On August 27, 2016, Ramljak parted ways with Zadar to join Cedevita for the 2016–17 season, where he helped the team to win the Croatian Cup and the Croatian League titles.

On September 6, 2017, Ramljak signed with Bosnian team Zrinjski Mostar. In 36 games played during the 2017–18 season, he averaged 11.4 points, 5.4 rebounds and 2.5 assists per game. Ramljak helped Zrinjski to win the Bosnian League title in 2018.

On April 22, 2019, Ramljak signed with the Israeli team Hapoel Be'er Sheva, but eventually the deal fell through and he returned to play for Zrinjski for the rest of the season. He joined Cibona in 2019 and averaged 8.2 points and 3.4 points per game. Ramljak was released by the team on July 15, 2020.
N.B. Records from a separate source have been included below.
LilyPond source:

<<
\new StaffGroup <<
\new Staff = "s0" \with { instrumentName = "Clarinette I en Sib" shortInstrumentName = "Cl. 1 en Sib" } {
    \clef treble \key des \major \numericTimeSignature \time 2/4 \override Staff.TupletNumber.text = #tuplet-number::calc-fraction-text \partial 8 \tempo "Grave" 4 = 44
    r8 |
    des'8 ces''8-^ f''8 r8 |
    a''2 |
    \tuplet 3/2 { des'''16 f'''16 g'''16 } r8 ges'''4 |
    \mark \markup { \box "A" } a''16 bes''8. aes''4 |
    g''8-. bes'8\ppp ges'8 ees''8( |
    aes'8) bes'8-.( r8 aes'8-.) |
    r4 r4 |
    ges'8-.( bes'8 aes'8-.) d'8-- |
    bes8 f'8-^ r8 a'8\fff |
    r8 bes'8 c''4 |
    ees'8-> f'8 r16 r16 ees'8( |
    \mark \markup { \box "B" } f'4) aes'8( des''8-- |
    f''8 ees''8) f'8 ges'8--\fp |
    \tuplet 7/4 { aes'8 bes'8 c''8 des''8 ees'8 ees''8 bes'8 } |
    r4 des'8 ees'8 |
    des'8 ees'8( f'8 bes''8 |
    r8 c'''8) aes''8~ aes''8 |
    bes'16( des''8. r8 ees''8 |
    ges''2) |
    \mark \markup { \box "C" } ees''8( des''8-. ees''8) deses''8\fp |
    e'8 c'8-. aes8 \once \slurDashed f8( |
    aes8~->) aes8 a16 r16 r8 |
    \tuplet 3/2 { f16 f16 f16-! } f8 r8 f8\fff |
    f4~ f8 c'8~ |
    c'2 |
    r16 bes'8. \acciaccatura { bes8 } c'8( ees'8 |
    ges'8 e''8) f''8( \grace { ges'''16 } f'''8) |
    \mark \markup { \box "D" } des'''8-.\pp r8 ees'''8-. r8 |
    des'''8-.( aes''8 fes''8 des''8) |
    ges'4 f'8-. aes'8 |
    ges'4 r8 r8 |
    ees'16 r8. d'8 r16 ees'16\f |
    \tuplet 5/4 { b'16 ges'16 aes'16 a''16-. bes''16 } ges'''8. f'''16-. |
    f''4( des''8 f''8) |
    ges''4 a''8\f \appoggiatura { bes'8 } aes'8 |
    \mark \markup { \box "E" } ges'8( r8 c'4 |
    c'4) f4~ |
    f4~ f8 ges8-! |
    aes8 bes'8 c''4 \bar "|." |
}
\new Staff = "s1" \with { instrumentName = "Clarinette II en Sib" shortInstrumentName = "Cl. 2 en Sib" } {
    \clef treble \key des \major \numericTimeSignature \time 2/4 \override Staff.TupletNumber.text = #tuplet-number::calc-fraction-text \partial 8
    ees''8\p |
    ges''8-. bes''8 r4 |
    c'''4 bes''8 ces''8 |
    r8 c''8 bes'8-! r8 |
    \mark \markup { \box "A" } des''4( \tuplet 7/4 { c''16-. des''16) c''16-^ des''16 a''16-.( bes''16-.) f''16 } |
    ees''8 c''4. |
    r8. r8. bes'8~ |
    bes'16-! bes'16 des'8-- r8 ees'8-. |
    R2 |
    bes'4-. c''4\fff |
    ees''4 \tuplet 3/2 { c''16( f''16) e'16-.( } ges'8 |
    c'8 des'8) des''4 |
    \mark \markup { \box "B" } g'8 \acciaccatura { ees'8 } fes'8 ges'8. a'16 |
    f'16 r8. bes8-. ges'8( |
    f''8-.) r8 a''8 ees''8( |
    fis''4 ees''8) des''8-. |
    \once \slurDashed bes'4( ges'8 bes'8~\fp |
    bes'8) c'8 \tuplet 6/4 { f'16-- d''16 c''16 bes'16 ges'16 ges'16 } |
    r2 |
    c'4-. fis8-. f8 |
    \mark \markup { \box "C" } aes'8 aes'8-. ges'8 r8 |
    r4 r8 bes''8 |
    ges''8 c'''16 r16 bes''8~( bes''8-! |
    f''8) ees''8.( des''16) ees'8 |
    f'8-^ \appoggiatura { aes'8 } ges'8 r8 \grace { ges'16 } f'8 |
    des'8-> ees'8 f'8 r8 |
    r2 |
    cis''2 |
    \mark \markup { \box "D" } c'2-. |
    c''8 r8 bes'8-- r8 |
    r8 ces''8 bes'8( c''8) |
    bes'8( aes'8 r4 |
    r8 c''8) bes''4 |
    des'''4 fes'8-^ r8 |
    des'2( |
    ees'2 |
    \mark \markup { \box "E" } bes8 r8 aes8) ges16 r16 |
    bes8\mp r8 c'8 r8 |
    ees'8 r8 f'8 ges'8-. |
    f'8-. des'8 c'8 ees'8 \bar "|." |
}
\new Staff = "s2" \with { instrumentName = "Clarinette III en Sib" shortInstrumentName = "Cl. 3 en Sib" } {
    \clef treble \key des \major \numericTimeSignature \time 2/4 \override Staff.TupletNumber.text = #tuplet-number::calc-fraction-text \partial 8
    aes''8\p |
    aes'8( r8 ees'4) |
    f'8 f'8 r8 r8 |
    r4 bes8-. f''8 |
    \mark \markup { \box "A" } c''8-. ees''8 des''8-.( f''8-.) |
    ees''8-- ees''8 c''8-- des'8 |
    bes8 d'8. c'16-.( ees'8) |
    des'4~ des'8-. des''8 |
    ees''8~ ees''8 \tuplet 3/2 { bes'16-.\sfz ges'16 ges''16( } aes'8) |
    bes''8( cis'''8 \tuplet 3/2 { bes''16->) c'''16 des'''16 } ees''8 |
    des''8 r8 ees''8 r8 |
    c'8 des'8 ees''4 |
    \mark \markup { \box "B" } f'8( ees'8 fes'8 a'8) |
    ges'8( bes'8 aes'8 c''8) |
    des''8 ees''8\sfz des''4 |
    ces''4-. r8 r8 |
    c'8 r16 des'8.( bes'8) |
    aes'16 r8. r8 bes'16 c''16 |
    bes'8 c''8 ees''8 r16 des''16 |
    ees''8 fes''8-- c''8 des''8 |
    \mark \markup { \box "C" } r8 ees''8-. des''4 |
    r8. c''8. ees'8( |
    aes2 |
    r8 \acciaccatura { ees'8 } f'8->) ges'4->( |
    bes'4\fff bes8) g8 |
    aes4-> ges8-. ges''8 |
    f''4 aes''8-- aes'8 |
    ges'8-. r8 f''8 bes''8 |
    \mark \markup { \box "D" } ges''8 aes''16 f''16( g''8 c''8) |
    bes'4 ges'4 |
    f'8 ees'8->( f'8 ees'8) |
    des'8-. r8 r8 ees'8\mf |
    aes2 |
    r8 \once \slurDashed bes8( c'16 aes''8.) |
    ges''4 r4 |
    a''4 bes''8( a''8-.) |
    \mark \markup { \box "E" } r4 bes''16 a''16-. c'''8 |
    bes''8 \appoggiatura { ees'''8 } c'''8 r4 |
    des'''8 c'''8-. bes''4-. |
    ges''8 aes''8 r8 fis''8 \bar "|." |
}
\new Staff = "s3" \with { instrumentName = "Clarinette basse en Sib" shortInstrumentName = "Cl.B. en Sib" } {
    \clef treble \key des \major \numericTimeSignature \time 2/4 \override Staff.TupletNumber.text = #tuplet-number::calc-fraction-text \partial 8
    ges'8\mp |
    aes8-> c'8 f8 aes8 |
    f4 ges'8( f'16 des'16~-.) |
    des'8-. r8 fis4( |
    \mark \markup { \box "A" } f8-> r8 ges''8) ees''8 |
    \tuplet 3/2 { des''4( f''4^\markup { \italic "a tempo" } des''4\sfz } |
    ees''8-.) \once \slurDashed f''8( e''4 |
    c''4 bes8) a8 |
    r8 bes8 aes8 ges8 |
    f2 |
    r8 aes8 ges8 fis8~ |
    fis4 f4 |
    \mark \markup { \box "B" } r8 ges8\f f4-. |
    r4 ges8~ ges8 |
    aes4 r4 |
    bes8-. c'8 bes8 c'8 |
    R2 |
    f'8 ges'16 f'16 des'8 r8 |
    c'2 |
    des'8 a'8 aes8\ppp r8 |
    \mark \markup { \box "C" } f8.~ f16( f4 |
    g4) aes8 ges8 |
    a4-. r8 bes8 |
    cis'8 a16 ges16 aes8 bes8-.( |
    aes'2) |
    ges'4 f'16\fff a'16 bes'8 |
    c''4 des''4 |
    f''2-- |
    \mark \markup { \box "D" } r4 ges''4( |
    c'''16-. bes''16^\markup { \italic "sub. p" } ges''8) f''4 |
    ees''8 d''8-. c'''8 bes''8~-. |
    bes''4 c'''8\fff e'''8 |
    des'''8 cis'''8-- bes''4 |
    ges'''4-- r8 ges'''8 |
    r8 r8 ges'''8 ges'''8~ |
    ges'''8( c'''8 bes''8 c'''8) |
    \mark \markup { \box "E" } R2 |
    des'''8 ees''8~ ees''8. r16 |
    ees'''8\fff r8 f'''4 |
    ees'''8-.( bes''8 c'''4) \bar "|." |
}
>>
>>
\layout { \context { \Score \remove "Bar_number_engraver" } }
In August 2020, Ramljak signed with Balkan Botevgrad of the Bulgarian League.

On January 17, 2021, he signed with Twarde Pierniki Toruń of the Polish Basketball League (PLK).

In September, 2021, he joined his home town club Posušje of the Bosnian League. Ramljak averaged 17.2 points and 8.0 rebounds per game. On January 3, 2022, he signed with Spars Sarajevo.

==Personal life==
His brothers, Tomislav (born 1985) and Ivan (born 1990) are also basketball players and have all played in the Croatia national basketball team youth selections.